PLASMA PROTEIN AND HEMOGLOBIN PRODUCTION : DELETION OF INDIVIDUAL AMINO ACIDS FROM GROWTH MIXTURE OF TEN ESSENTIAL AMINO ACIDS. SIGNIFICANT CHANGES IN URINARY NITROGEN



F. S. Robscheit-Robbins Ph.D.1, L. L. Miller M.D.1, and G. H. Whipple M.D.1

1 From the Department of Pathology, The University of Rochester, School of Medicine and Dentistry, Rochester, New York

Given healthy dogs fed abundant iron and protein-free or low protein diets with sustained anemia and hypoproteinemia, we can study the capacity of these animals to produce simultaneously new hemoglobin and plasma protein.

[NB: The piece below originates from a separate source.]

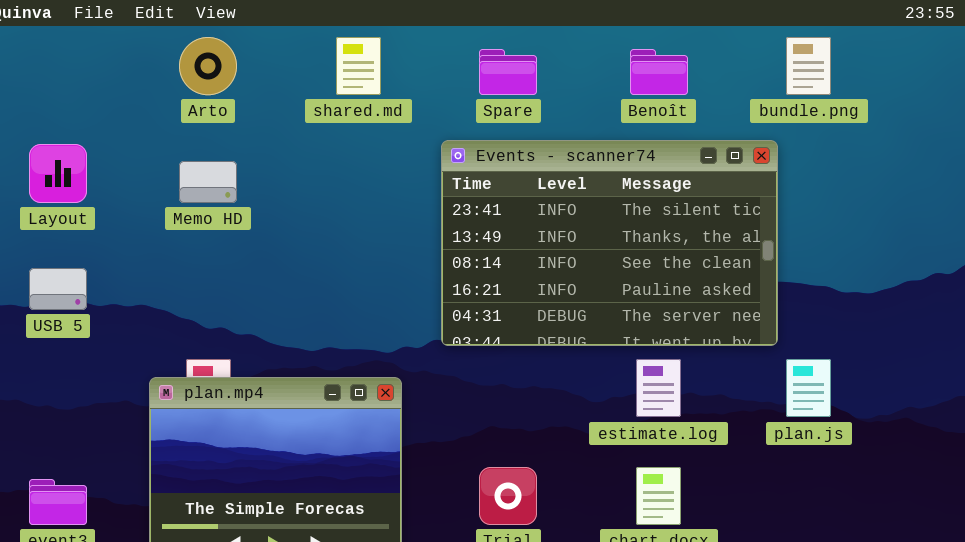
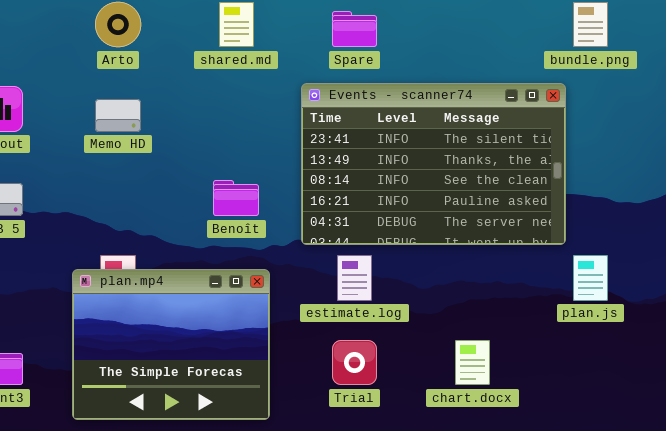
Benoît: [630,49,688,95] -> [213,180,259,216], moved
estimate.log: [636,359,681,417] -> [337,255,372,301], moved

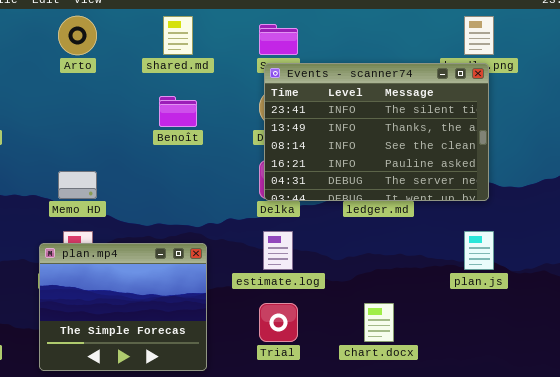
Events - scanner74: [301,83,566,245] -> [264,63,489,201], moved
Memo HD: [95,99,141,132] -> [58,171,97,199], moved
Benoît: [213,180,259,216] -> [159,96,197,127], moved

Reserve stores of blood protein-building materials are measurably depleted and levels of 6 to 8 gm. per cent for hemoglobin and 4 to 5 gm. per cent for plasma protein can be maintained for weeks or months depending upon the intake of food proteins or amino acid mixtures. These dogs are very susceptible to infection and various poisons. Dogs tire of these diets and loss of appetite terminates many experiments.

Under these conditions (double depletion) standard growth mixtures of essential amino acids are tested to show the response in blood protein output and urinary nitrogen balance. As a part of each tabulated experiment one of the essential amino acids is deleted from the complete growth mixture to compare such response with that of the whole mixture.

Methionine, threonine, phenylalanine, and tryptophane when singly eliminated from the complete amino acid mixture do effect a sharp rise in urinary nitrogen. This loss of urinary nitrogen is corrected when the individual amino acid is replaced in the mixture.

Histidine, lysine, and valine have a moderate influence upon urinary nitrogen balance toward nitrogen conservation.

Leucine, isoleucine, and arginine have minimal or no effect upon urinary nitrogen balance when these individual amino acids are deleted from the complete growth mixture of amino acids during 3 to 4 week periods.

Tryptophane and to a less extent phenylalanine and threonine when returned to the amino acid mixture are associated with a conspicuous preponderance of plasma protein output over the hemoglobin output (Table 4).

Arginine, lysine, and histidine when returned to the amino acid mixture are associated with a large preponderance of hemoglobin output.

Various amino acid mixtures under these conditions may give a positive urinary nitrogen balance and a liberal output of blood proteins but there is always weight loss, however we may choose to explain this loss.

These experiments touch on the complex problems of parenteral nutrition, experimental and clinical.